Dataset content ▸
---

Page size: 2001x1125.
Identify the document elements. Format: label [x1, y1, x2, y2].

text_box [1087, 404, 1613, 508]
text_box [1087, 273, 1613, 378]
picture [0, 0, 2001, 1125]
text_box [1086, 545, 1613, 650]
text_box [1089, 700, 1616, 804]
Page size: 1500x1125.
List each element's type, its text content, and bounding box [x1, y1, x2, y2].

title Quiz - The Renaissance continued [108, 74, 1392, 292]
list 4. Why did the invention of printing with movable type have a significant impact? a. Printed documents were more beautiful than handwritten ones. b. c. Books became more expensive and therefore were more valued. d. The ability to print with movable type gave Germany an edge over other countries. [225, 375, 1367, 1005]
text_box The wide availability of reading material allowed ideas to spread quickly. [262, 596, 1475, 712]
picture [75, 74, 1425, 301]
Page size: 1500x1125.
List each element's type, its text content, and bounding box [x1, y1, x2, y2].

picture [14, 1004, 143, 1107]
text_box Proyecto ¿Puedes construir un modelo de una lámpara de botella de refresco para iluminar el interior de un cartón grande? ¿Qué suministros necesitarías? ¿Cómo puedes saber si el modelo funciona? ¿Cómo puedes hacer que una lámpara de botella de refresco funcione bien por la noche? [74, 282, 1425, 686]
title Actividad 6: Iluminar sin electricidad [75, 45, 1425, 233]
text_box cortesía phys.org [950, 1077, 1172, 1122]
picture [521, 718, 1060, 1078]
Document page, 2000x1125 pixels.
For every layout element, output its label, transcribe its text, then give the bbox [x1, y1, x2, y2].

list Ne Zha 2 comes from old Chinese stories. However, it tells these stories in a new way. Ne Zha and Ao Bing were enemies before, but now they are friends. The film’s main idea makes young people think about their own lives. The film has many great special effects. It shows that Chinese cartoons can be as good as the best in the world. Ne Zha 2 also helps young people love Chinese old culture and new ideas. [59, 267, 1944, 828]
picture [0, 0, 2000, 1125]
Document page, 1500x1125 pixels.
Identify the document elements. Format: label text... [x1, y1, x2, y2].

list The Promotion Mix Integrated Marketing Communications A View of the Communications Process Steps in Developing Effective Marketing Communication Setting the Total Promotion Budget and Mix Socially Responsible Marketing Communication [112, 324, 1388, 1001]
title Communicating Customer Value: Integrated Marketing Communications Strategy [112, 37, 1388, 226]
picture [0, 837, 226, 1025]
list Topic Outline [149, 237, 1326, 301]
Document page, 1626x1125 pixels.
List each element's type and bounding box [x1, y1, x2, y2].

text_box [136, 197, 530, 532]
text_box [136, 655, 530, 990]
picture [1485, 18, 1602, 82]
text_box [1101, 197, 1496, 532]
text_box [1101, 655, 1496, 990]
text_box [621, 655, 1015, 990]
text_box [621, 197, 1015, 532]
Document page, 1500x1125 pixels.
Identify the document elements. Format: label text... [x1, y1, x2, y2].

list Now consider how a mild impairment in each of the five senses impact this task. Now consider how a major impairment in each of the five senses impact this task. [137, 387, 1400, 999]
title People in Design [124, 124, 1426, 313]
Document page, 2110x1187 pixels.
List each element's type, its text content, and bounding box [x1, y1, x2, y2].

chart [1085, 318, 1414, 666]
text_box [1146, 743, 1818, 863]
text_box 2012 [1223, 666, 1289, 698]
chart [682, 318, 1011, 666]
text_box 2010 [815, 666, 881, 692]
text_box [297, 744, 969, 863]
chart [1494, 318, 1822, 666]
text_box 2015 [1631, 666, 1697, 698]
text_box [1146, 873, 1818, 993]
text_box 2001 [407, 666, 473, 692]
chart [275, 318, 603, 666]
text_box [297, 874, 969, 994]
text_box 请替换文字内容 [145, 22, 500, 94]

---

What you should do ▸
Using the material above, retype every line without altering it.

Answer to this task ▸
Page size: 2001x1125.
Identify the document elements. Format: label [x1, y1, x2, y2].

text_box [1087, 404, 1613, 508]
text_box [1087, 273, 1613, 378]
picture [0, 0, 2001, 1125]
text_box [1086, 545, 1613, 650]
text_box [1089, 700, 1616, 804]
Page size: 1500x1125.
List each element's type, its text content, and bounding box [x1, y1, x2, y2].

title Quiz - The Renaissance continued [108, 74, 1392, 292]
list 4. Why did the invention of printing with movable type have a significant impact? a. Printed documents were more beautiful than handwritten ones. b. c. Books became more expensive and therefore were more valued. d. The ability to print with movable type gave Germany an edge over other countries. [225, 375, 1367, 1005]
text_box The wide availability of reading material allowed ideas to spread quickly. [262, 596, 1475, 712]
picture [75, 74, 1425, 301]
Page size: 1500x1125.
List each element's type, its text content, and bounding box [x1, y1, x2, y2].

picture [14, 1004, 143, 1107]
text_box Proyecto ¿Puedes construir un modelo de una lámpara de botella de refresco para iluminar el interior de un cartón grande? ¿Qué suministros necesitarías? ¿Cómo puedes saber si el modelo funciona? ¿Cómo puedes hacer que una lámpara de botella de refresco funcione bien por la noche? [74, 282, 1425, 686]
title Actividad 6: Iluminar sin electricidad [75, 45, 1425, 233]
text_box cortesía phys.org [950, 1077, 1172, 1122]
picture [521, 718, 1060, 1078]
Document page, 2000x1125 pixels.
For every layout element, output its label, transcribe its text, then give the bbox [x1, y1, x2, y2].

list Ne Zha 2 comes from old Chinese stories. However, it tells these stories in a new way. Ne Zha and Ao Bing were enemies before, but now they are friends. The film’s main idea makes young people think about their own lives. The film has many great special effects. It shows that Chinese cartoons can be as good as the best in the world. Ne Zha 2 also helps young people love Chinese old culture and new ideas. [59, 267, 1944, 828]
picture [0, 0, 2000, 1125]
Document page, 1500x1125 pixels.
Identify the document elements. Format: label text... [x1, y1, x2, y2].

list The Promotion Mix Integrated Marketing Communications A View of the Communications Process Steps in Developing Effective Marketing Communication Setting the Total Promotion Budget and Mix Socially Responsible Marketing Communication [112, 324, 1388, 1001]
title Communicating Customer Value: Integrated Marketing Communications Strategy [112, 37, 1388, 226]
picture [0, 837, 226, 1025]
list Topic Outline [149, 237, 1326, 301]
Document page, 1626x1125 pixels.
List each element's type and bounding box [x1, y1, x2, y2].

text_box [136, 197, 530, 532]
text_box [136, 655, 530, 990]
picture [1485, 18, 1602, 82]
text_box [1101, 197, 1496, 532]
text_box [1101, 655, 1496, 990]
text_box [621, 655, 1015, 990]
text_box [621, 197, 1015, 532]
Document page, 1500x1125 pixels.
Identify the document elements. Format: label text... [x1, y1, x2, y2].

list Now consider how a mild impairment in each of the five senses impact this task. Now consider how a major impairment in each of the five senses impact this task. [137, 387, 1400, 999]
title People in Design [124, 124, 1426, 313]
Document page, 2110x1187 pixels.
List each element's type, its text content, and bounding box [x1, y1, x2, y2].

chart [1085, 318, 1414, 666]
text_box [1146, 743, 1818, 863]
text_box 2012 [1223, 666, 1289, 698]
chart [682, 318, 1011, 666]
text_box 2010 [815, 666, 881, 692]
text_box [297, 744, 969, 863]
chart [1494, 318, 1822, 666]
text_box 2015 [1631, 666, 1697, 698]
text_box [1146, 873, 1818, 993]
text_box 2001 [407, 666, 473, 692]
chart [275, 318, 603, 666]
text_box [297, 874, 969, 994]
text_box 请替换文字内容 [145, 22, 500, 94]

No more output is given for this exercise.